Turkish lira subdued after Istanbul blast as global markets edge up
The Turkish lira lagged an emerging market recovery on Tuesday, staying under pressure after a deadly bomb blast in central Istanbul rattled investors but failed to cause sharp losses.
The lira briefly dipped to 3.0488 per dollar, its lowest since September after news broke of the suicide bombing in Turkey’s biggest city, which killed at least 10 people.
Elsewhere in emerging markets, worries about the Chinese economy eased and most currencies made gains.
The lira recovered some ground to 3.0291, but was marginally down from 3.0250 late on Monday.

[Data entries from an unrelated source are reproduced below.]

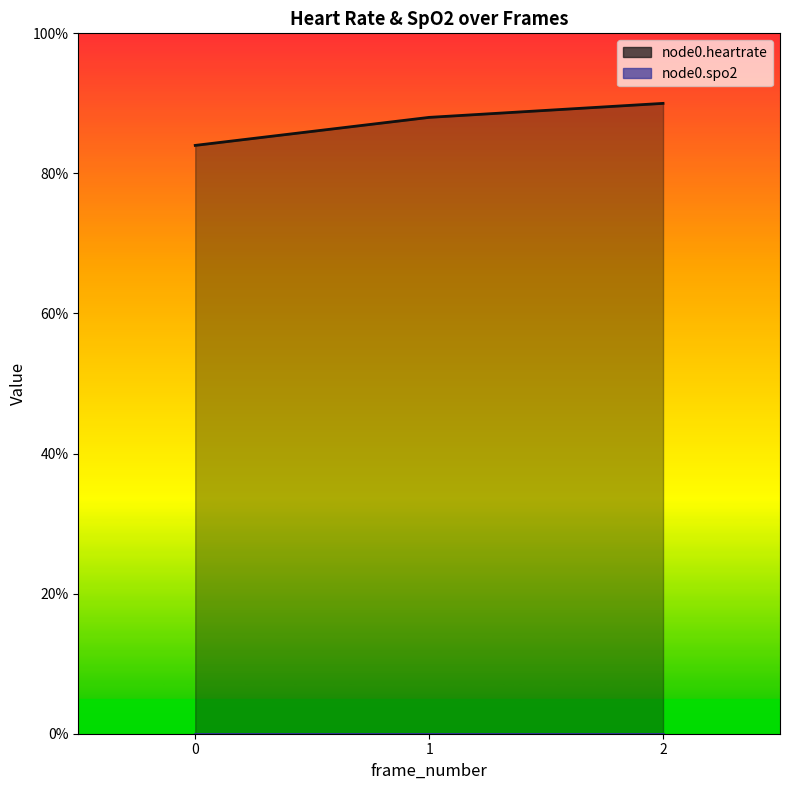

Reading left to right, transcribe all the data shown in this chart.

0=84	1=88	2=90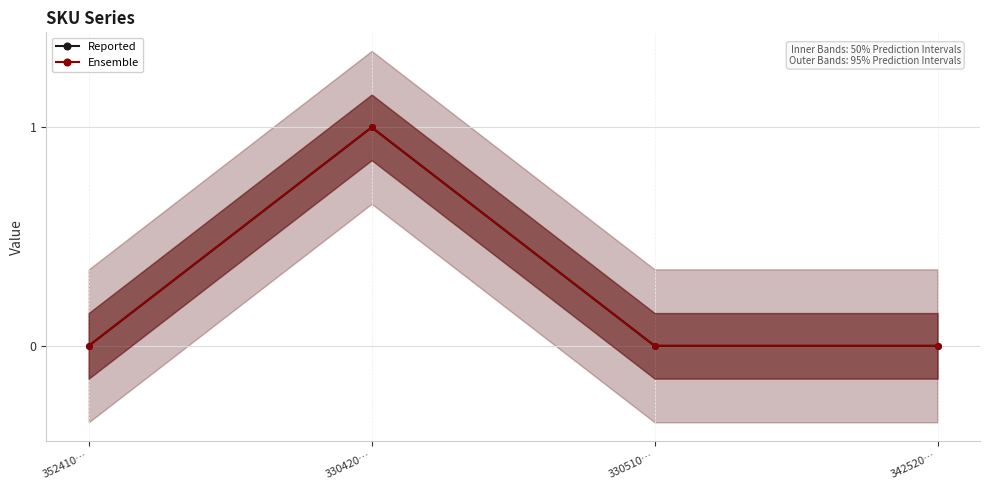

Reading right to left, extract all data points from this chart.

Reported: 0	0	1	0
Ensemble: 0	0	1	0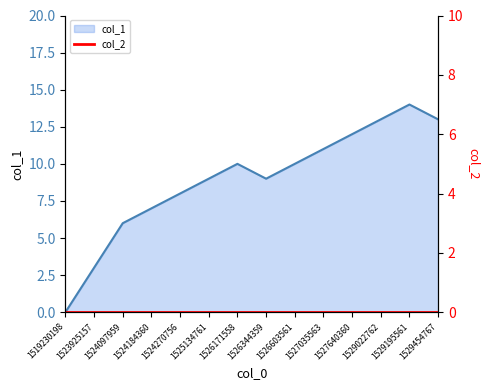

What is the difference between the values at 1527640360 and 1527035563?

1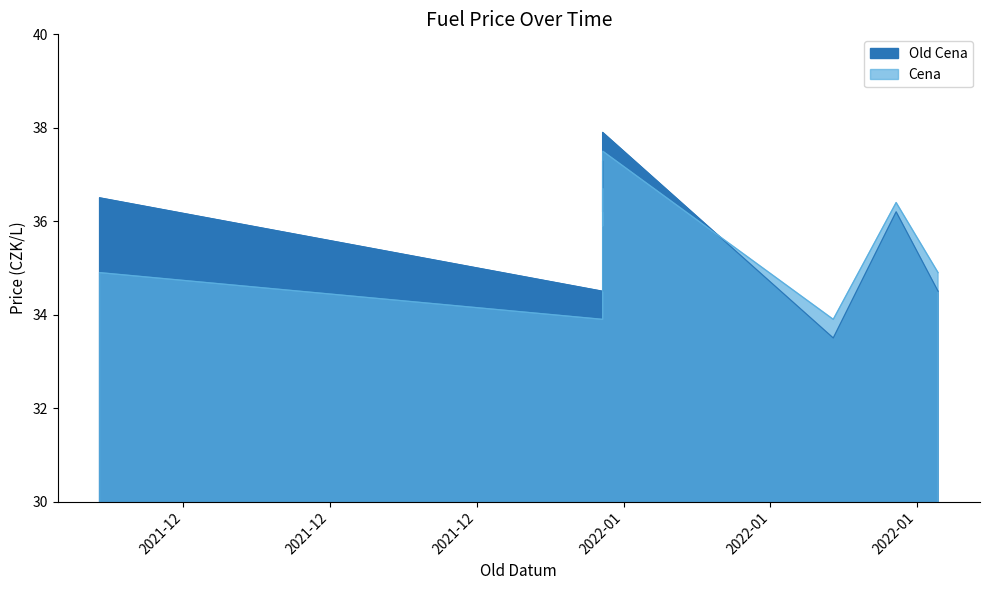

True or false: Old Cena has a value of 13.6 at 2022-01-03.

False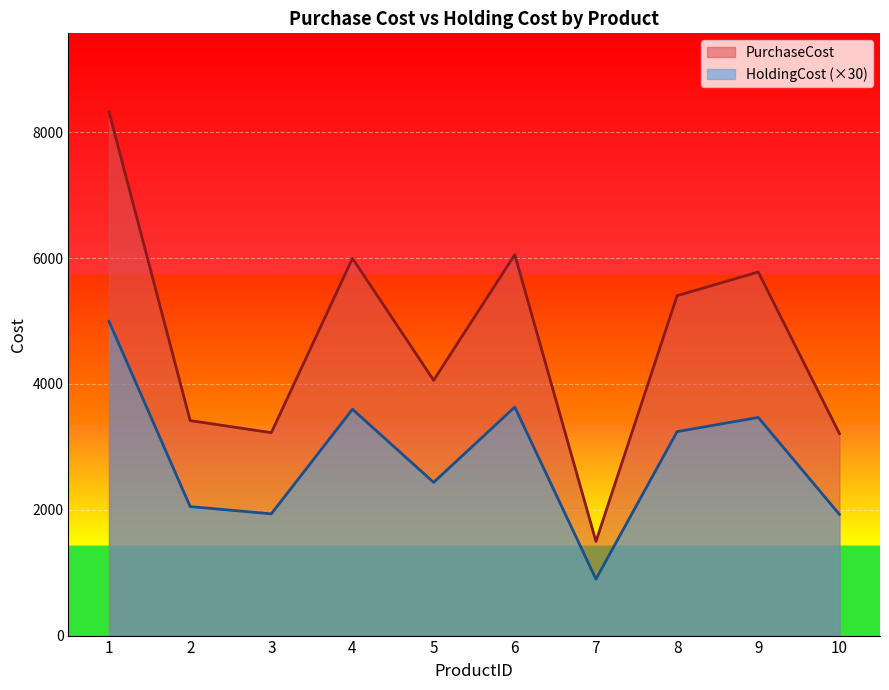

What is the difference between the highest and lowest values at 1?

3329.2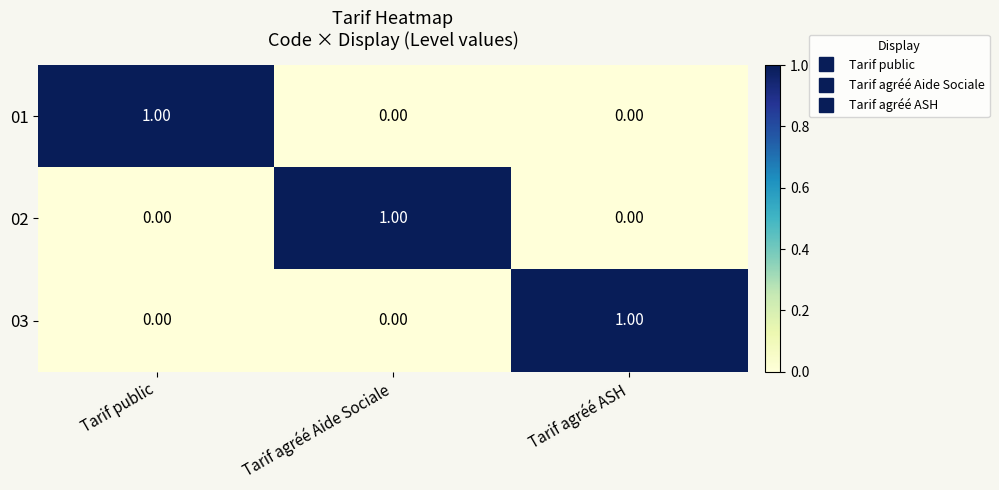

How many series are shown in this chart?

3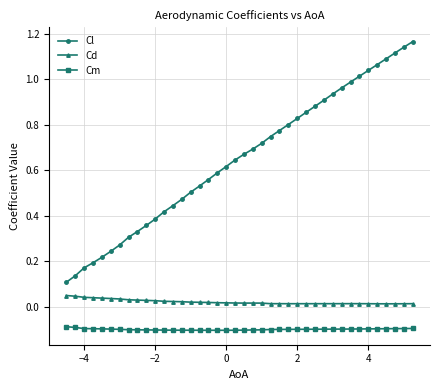

What is the sum of all Cm values?

-4.0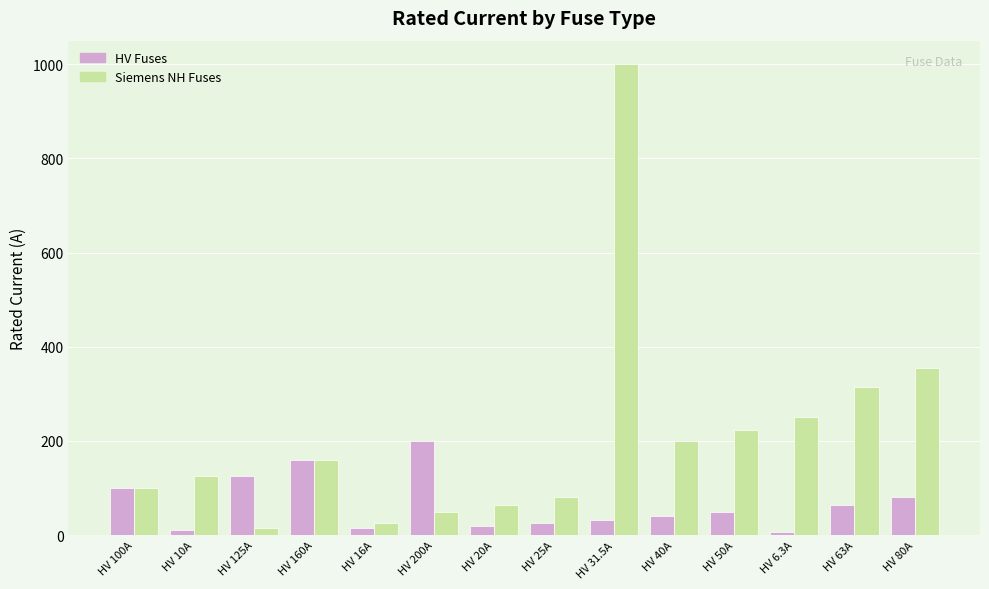

At how many categories does at least one series exceed 604?

1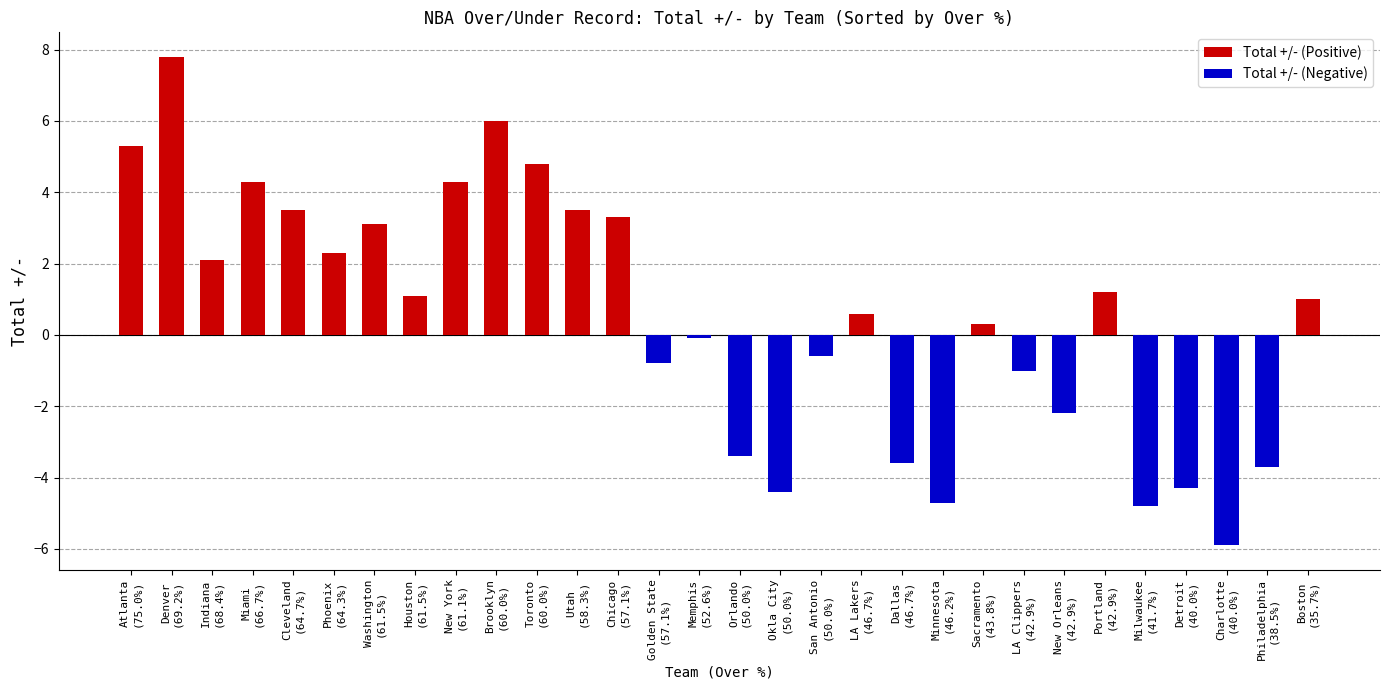

List the labels in order of value, smallest first.

Charlotte, Milwaukee, Minnesota, Okla City, Detroit, Philadelphia, Dallas, Orlando, New Orleans, LA Clippers, Golden State, San Antonio, Memphis, Sacramento, LA Lakers, Boston, Houston, Portland, Indiana, Phoenix, Washington, Chicago, Cleveland, Utah, Miami, New York, Toronto, Atlanta, Brooklyn, Denver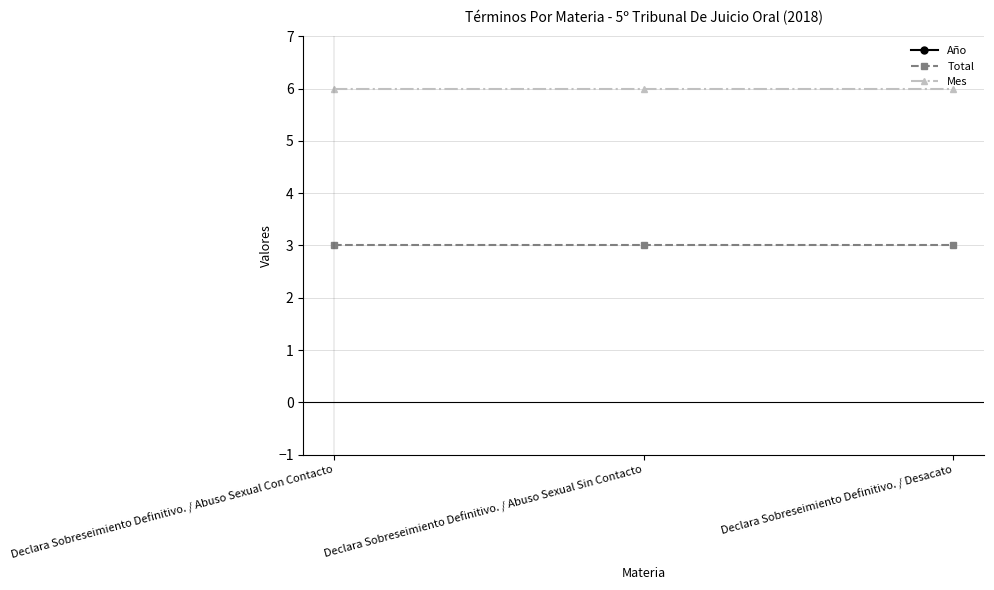

Count the number of categories in the chart.

3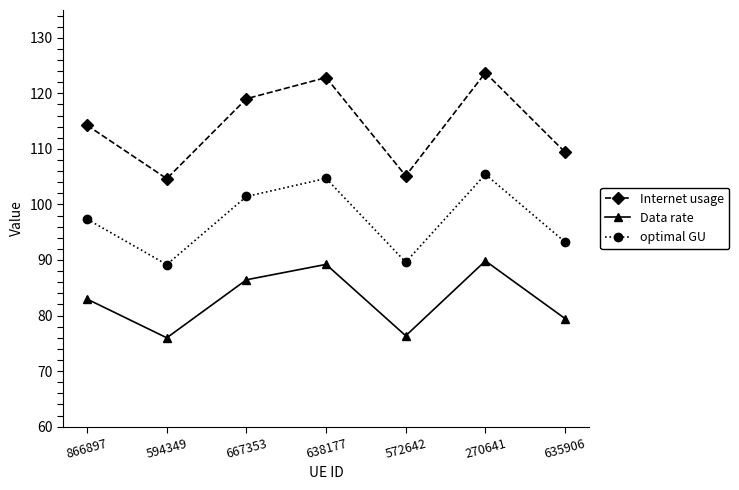

What are all the series names shown in the legend?

Internet usage, Data rate, optimal GU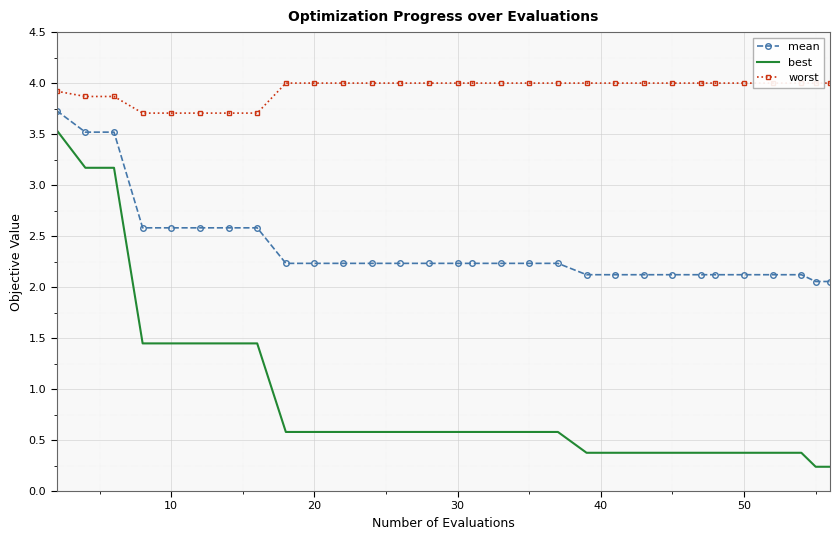

True or false: mean has a value of 0.5 at 30.

False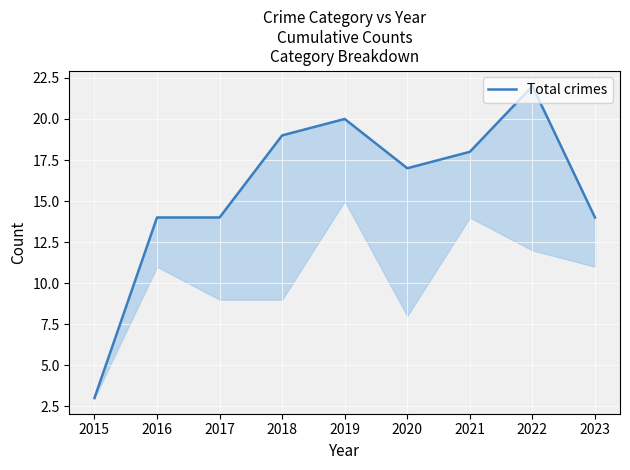

At which label does the data first exceed 17?

2018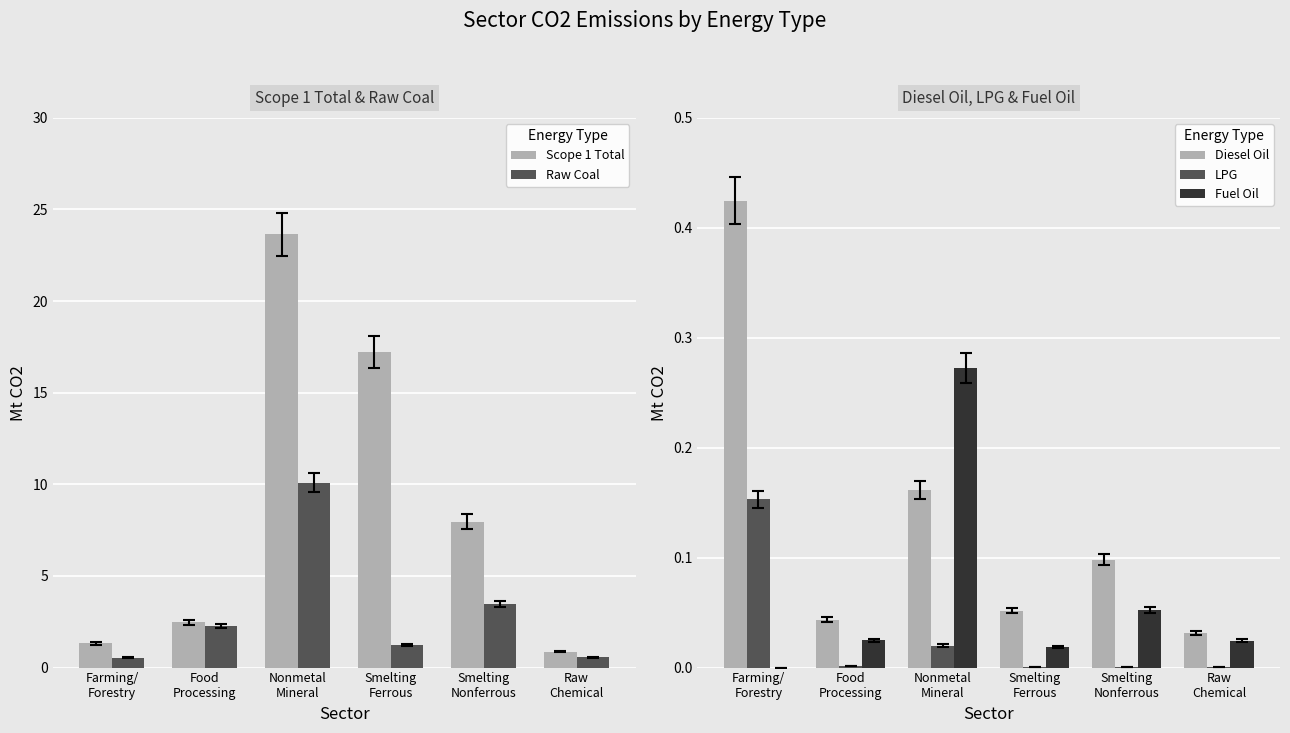

Reading left to right, extract all data points from this chart.

Scope 1 Total: Farming/
Forestry=1.3	Food
Processing=2.5	Nonmetal
Mineral=23.6	Smelting
Ferrous=17.2	Smelting
Nonferrous=8.0	Raw
Chemical=0.9
Raw Coal: Farming/
Forestry=0.5	Food
Processing=2.3	Nonmetal
Mineral=10.1	Smelting
Ferrous=1.2	Smelting
Nonferrous=3.5	Raw
Chemical=0.6
Diesel Oil: Farming/
Forestry=0.4	Food
Processing=0.0	Nonmetal
Mineral=0.2	Smelting
Ferrous=0.1	Smelting
Nonferrous=0.1	Raw
Chemical=0.0
LPG: Farming/
Forestry=0.2	Food
Processing=0.0	Nonmetal
Mineral=0.0	Smelting
Ferrous=0.0	Smelting
Nonferrous=0.0	Raw
Chemical=0.0
Fuel Oil: Farming/
Forestry=0.0	Food
Processing=0.0	Nonmetal
Mineral=0.3	Smelting
Ferrous=0.0	Smelting
Nonferrous=0.1	Raw
Chemical=0.0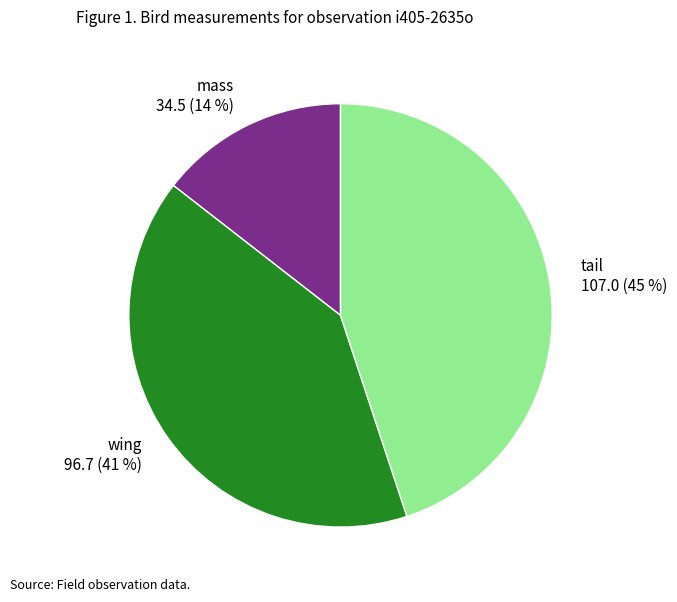

To the nearest percent, what is the combined percentage of tail and wing?

86%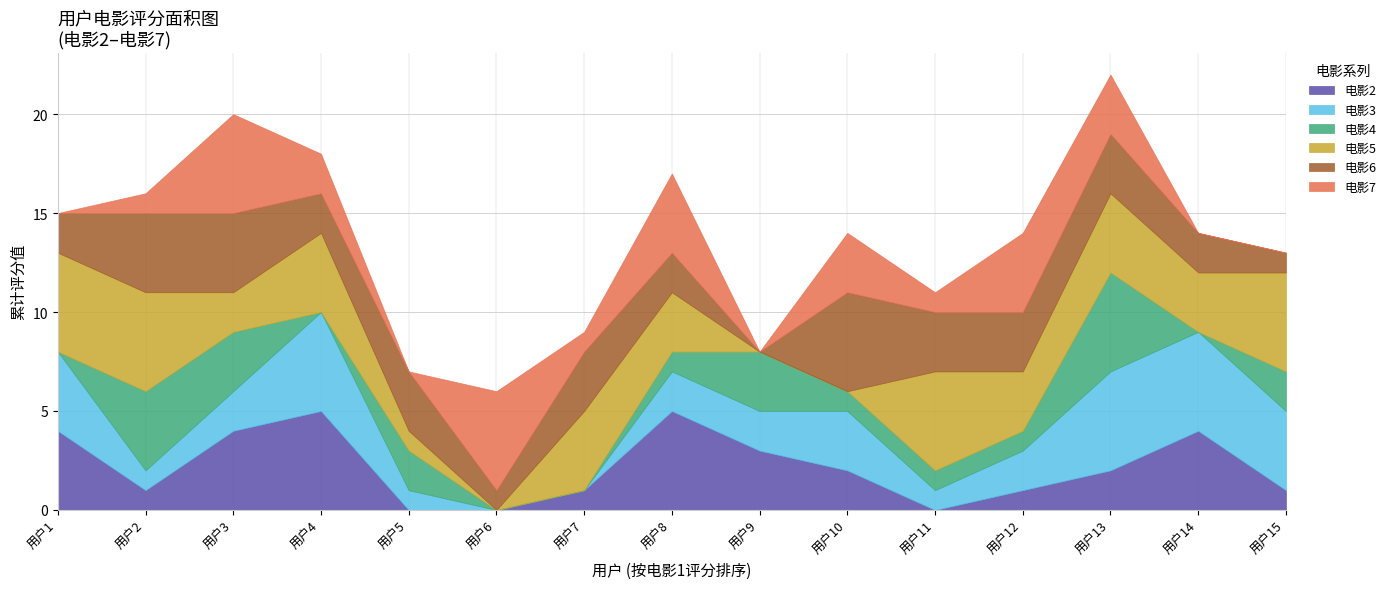

The value of 电影7 at 1 is 1. True or false?

False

Market players suggested there was no sharper drop because a degree of political risk was already factored in.
“There wasn’t a sustained negative impact in the market probably because the current levels of the exchange rate already include a certain risk premium,” said Deniz Cicek, economist at Finansbank.
Turkey’s main BIST 100 share index also turned negative after the attack before recovering and traded 1.25 percent higher by 1340 GMT at 71,936.28 points, tracking other equity markets.
A trader noted Tuesday’s explosion was not on the scale of the Ankara bombing in October, which killed more than 100 people, “so after the initial reaction the lira traded in line with emerging markets”.
However, unlike bomb attacks in Turkey last year, it had appeared to target tourists.
Some analysts said further lira depreciation was likely, due to the unfavourable broad economic backdrop.
“The negative effect of the terrorist attack …has been short-lived but the general mood in the market is lira-negative,” said XTB Securities in a note.
It said it expected the currency to drop to 3.05-3.07 before the end of the week.
The benchmark 10-year government bond yield stood at 11.31 percent, flat from Monday’s close.